Ajay- Describe your daily challenges as head of Engineering of Swimfish, Inc How important is it for the tech team to be integrated with the business and understand it as well.

John- The engineering team at Swimfish works very closely with the business teams. It is important for the team to understand the challenges our customers are encountering and to build products that help the customer succeed. I am not satisfied with the lack of success that many companies encounter when deploying a CRM solution.

We go as deep as possible to understand the business, the processes currently in use, the disparate systems being utilized, and then the underlying technologies currently in use. Only then do we focus on the solutions and deliver the right solution for that company.

On the product front it is the same. We work closely with customers on the features we are planning to add, trying to ensure that the solutions meet their needs as well as the needs of the other customers in the market that we are hoping to serve.
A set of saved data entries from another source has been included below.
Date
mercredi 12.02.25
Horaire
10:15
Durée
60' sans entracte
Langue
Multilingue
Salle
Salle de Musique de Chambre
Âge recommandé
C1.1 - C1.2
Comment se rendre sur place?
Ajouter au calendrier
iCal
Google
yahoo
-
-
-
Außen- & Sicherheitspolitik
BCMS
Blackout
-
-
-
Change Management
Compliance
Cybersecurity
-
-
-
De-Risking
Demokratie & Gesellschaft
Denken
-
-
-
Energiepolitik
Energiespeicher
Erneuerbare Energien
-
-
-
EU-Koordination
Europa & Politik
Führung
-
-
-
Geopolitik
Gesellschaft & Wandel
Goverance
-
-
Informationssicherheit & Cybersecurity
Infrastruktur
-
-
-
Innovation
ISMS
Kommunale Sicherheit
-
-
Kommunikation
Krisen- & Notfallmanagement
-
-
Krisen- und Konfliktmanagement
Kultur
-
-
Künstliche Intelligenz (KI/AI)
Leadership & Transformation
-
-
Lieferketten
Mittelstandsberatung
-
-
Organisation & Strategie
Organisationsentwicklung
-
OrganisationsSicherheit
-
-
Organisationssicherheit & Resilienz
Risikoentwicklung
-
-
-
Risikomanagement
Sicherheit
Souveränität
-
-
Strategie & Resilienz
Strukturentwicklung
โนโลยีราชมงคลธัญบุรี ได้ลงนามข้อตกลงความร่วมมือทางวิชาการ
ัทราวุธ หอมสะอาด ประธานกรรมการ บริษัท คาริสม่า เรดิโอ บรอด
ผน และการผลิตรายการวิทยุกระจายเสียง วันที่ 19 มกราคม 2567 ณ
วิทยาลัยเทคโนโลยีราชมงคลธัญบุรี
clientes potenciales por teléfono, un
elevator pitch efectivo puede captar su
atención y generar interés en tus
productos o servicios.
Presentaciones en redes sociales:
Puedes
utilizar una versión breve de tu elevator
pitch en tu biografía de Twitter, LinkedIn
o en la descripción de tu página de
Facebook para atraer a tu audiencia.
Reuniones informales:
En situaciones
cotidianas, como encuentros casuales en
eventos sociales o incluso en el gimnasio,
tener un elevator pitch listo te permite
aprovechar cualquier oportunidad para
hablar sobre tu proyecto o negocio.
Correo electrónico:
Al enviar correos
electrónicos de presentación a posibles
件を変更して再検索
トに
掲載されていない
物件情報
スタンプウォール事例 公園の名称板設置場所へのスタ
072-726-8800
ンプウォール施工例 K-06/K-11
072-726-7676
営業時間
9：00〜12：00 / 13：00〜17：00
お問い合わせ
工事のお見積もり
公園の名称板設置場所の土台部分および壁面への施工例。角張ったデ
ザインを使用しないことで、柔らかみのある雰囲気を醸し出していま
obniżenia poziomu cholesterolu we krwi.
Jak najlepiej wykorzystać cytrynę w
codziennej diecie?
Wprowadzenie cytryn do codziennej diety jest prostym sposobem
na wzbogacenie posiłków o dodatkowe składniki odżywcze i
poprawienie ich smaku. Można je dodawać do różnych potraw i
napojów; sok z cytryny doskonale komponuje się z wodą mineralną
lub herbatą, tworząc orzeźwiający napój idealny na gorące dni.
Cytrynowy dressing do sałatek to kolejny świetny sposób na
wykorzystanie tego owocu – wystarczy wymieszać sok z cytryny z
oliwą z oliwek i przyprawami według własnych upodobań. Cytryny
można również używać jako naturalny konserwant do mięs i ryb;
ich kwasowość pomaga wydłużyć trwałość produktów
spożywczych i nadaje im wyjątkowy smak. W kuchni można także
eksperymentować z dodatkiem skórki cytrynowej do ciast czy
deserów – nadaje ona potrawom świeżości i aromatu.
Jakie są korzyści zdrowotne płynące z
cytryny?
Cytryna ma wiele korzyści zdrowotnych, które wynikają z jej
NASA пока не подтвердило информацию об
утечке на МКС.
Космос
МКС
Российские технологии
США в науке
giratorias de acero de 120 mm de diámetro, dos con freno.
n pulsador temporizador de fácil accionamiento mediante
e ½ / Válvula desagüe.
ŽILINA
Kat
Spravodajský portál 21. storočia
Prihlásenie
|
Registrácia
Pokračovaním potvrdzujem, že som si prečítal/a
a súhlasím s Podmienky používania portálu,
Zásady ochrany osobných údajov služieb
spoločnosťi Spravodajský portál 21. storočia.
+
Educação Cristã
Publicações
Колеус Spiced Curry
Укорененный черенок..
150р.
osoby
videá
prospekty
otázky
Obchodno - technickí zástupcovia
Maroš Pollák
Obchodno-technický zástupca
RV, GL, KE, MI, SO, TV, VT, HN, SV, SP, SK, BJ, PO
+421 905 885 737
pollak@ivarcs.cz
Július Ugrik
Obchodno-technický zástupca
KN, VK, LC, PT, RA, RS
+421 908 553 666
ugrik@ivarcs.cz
I do expect my engineers to be great at their core job, that goes without question. However, if they cannot understand the business needs they will not work for me very long.My weeks at Swimfish always provide me with interesting challenges and opportunities.

My typical day involves:

* Checking in with our support team to understand if there are any major issues being encountered by any of our customers.

* Challenging the support team to hit their targets. I love sales as without them I cannot deliver products.
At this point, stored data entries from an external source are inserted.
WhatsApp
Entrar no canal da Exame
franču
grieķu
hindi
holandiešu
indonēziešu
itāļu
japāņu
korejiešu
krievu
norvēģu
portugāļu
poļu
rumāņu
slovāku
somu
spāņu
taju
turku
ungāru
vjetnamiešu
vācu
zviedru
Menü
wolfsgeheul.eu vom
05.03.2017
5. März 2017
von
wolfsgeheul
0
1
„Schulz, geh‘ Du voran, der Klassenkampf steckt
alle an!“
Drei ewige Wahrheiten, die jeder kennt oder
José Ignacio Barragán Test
* Checking in with my developers and test teams to determine how each of our projects is doing. We have a daily standup as well, but I try and personally check-in with as many people as possible.

* Most days I spend some time developing, mostly in C#. My current focus area is on our next release of our Milestone Tracking Matrix where I have made major revisions to our user interface.

I also spend time interacting on various social platforms, such as Twitter, as it is critical for me to understand the challenges that people are encountering in their businesses, to keep up with the rapid pace of technology, and just to check-in with friends. Keep it real.

Ajay-  What are your views on off shoring work especially science jobs which ultimately made science careers less attractive in the US- at the same time outsourcing companies ( in India) generally pay only 1/3 rd of billing fees to salaries. Do you think concepts like ODesk can help change the paradigm of tech out-sourcing.

John- I have mixed opinions on off-shoring. You should not offshore because of perceived cost savings only. On net you will generally break even, you will not save as much as you might originally think.

I am, however, close to starting a relationship with a good development provider in Costa Rica. The reason for this relationship is not cost based, it is knowledge based. This company has a lot of experience with the primary CRM system that we sell to customers and I have not been successful in finding this experience locally. I will save a lot of money in upfront training on this skill-set; they have done a lot of work in this area already (and have great references). There is real value to our business, and theirs.

Note that Swimfish is already working with a geographically dispersed team as part of the engineering team is in California and part is in Massachusetts. This arrangement has already helped us to better prepare for an offshore relationship and I know we will be successful when we begin.

Ajay- What does John Moore do to have fun when he is not in front of his computer or with a cause.

John- As the father of two teenage daughters I spend a lot of time going to soccer, basketball, and softball games. I also enjoy spending time running, having completed a couple of marathons, and relaxing with a good book. My next challenge will be skydiving as my 17 year old daughter and I are going skydiving when she turns 18.

Brief Bio:

For the last decade I have worked as a senior engineering manager for SAAS applications built upon the Microsoft technology stack. I have established the processes, and hired the teams that delivered hundreds of updates ranging from weekly patches to longer running full feature releases. My background as a hands-on developer combined with my strong QA background has enabled me to deliver high quality software on-time.